Property Seizure and Restitution
The four “traditional” religious communities (Muslim, Serbian Orthodox, Roman Catholic, and Jewish) had extensive claims for restitution of property nationalized during and after World War II. In the absence of a state restitution law governing the return of nationalized properties, many government officials used such properties as tools for ethnic and political manipulation. In a few cases, government officials refused to return properties, or gave religious communities a temporary right to use them, even in cases in which evidence existed that they belonged to religious institutions before confiscation.
The government has no laws or mechanisms in place for resolution of Holocaust-era claims, and NGOs and advocacy groups reported that the government had not made progress on these claims, including for foreign citizens.

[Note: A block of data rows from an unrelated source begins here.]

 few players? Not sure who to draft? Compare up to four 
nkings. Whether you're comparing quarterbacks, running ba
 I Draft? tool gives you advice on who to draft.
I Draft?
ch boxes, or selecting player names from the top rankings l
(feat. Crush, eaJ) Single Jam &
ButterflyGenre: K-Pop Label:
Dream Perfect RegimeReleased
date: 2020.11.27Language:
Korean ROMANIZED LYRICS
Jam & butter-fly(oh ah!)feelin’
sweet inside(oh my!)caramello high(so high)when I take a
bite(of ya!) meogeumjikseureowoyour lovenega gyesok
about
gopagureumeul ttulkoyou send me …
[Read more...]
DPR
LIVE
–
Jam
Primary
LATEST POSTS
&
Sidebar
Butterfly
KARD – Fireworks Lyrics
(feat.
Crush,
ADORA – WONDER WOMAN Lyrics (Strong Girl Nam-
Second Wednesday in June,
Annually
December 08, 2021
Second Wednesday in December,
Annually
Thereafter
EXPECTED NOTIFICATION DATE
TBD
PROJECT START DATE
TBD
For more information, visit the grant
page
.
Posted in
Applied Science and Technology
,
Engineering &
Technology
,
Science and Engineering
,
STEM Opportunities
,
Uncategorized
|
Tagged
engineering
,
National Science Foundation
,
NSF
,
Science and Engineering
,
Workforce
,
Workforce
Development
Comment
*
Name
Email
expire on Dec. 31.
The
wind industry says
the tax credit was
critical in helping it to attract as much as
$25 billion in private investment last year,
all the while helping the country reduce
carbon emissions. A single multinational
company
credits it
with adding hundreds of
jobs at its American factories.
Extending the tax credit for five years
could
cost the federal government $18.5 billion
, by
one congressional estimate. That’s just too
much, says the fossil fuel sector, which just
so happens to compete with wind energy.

In the past the absence of legislation resulted in the return of religious property on an ad hoc basis, subject to the discretion of local authorities, often in favor of the majority religious group in that local community. While the four traditional religious communities unanimously supported adoption of a law on restitution, political disagreement over whether the competencies for restitution lie with the state or the entities blocked progress on the law. While the RS asserted that the competency for restitution rests with the entities, the Federation maintained that it is a state competency. Advocacy groups and legal experts highlighted the need for at least a framework legislation at the state level to prevent discriminatory practices in the implementation of the law.

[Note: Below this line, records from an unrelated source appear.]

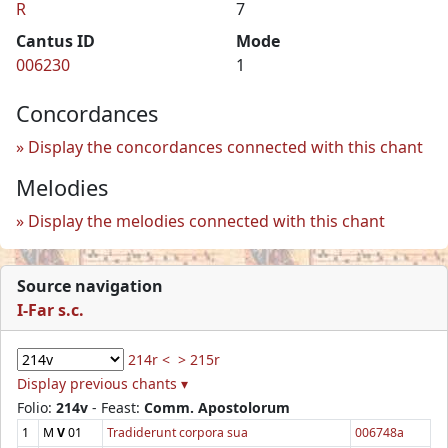
R
7
Cantus ID
Mode
006230
1
Concordances
Display the concordances connected with this chant
Melodies
Display the melodies connected with this chant
Source navigation
I-Far s.c.
214r <
> 215r
Display previous chants ▾
Folio:
214v
- Feast:
Comm. Apostolorum
1
M
V
01
Tradiderunt corpora sua
006748a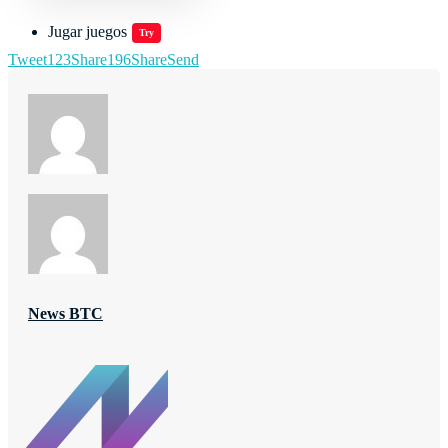
Jugar juegos
Try
Tweet
123
Share
196
Share
Send
News BTC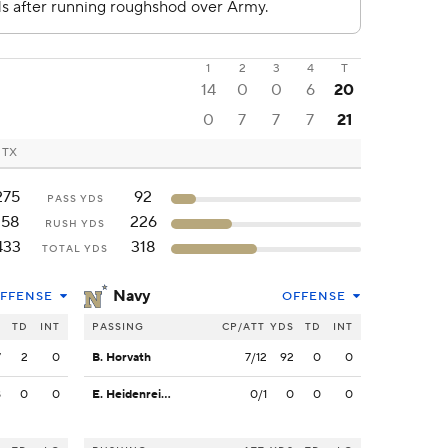
1
2
3
4
T
14
0
0
6
20
0
7
7
7
21
, TX
275
92
PASS YDS
158
226
RUSH YDS
433
318
TOTAL YDS
Navy
FFENSE
OFFENSE
S
TD
INT
PASSING
CP/ATT
YDS
TD
INT
7
2
0
B. Horvath
7/12
92
0
0
8
0
0
E. Heidenreich
0/1
0
0
0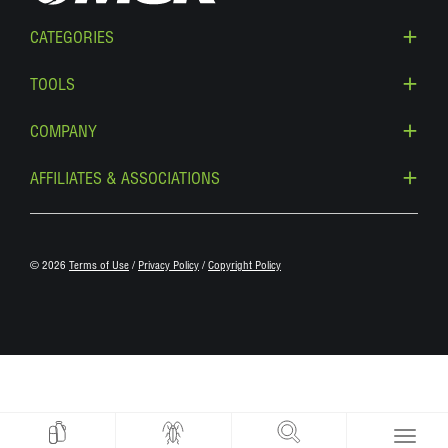
CATEGORIES
TOOLS
COMPANY
AFFILIATES & ASSOCIATIONS
© 2026
Terms of Use
/
Privacy Policy
/
Copyright Policy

The Jewish Community had restitution claims involving at least 54 properties that were seized in different ways (through nationalization, expropriation, liquidation, or illegal gifts). For example, one Jewish Community building in the center of Sarajevo, formerly owned by the Jewish charity La Benevolencija, housed the Cantonal Ministry of Interior offices. In addition, the Stari Grad municipality in Sarajevo used the process of land “harmonization” to list itself as the owner of centrally located land owned by members of the Jewish community or their heirs and subsequently authorized construction of commercial real estate on that land. During the year the construction of an apartment and commercial building on the disputed land continued at a rapid pace. The BiH Jewish Community reported that the last living member of the community with claims to the property was compensated in September, thus ending the dispute over the property.
The Department of State’s 2020 Justice for Uncompensated Survivors Today (JUST) Act report to Congress, which provides further details on the restitution of Holocaust-era communal, private and heirless property as well as a country’s activities for Holocaust remembrance, education and archival access, is available on the Department’s website at: https://www.state.gov/reports/just-act-report-to-congress/.
f. Arbitrary or Unlawful Interference with Privacy, Family, Home, or Correspondence
The law prohibits such actions, and there were no reports that the government failed to respect these prohibitions.